• _Source records_
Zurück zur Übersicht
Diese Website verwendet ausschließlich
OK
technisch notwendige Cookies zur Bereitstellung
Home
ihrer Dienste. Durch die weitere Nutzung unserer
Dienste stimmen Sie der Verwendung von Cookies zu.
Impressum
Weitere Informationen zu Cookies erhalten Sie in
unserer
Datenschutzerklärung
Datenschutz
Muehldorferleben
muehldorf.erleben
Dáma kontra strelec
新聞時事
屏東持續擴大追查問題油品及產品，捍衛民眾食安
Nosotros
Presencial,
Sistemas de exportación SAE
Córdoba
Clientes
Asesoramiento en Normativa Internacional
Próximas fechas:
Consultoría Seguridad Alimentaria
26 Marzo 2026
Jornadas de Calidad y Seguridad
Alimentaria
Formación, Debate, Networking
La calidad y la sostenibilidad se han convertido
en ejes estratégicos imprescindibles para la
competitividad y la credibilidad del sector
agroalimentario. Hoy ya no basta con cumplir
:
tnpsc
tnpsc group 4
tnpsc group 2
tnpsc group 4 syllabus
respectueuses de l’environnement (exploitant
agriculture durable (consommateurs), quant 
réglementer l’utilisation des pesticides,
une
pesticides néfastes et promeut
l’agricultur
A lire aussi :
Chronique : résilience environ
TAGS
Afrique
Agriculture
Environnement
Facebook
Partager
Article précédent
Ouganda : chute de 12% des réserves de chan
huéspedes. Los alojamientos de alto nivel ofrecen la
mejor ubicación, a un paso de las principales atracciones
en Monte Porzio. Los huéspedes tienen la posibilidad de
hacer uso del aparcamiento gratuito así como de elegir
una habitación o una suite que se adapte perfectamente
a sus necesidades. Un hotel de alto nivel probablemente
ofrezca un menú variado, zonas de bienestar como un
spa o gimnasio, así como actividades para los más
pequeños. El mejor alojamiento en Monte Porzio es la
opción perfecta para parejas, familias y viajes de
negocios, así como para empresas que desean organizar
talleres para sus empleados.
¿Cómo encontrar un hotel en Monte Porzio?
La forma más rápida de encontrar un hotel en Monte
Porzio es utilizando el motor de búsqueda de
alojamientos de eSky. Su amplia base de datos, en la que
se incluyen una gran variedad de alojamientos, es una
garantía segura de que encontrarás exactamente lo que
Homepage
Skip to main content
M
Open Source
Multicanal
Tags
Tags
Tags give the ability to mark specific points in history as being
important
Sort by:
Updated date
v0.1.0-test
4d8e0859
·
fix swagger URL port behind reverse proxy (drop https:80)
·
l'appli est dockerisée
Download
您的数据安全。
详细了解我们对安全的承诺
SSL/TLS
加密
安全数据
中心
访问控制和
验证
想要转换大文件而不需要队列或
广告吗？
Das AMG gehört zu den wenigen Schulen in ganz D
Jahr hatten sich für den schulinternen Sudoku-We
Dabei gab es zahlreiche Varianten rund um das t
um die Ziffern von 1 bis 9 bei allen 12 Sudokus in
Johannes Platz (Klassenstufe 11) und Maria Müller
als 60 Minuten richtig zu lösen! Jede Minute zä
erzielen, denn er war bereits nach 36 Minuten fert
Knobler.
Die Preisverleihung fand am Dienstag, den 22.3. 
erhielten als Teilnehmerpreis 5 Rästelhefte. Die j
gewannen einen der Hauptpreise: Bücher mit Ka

• _Your task_
Scan the data above, please, and give the number of lines where the word "Dienste" occurs, with no further text.

• _Solution to this exercise_
2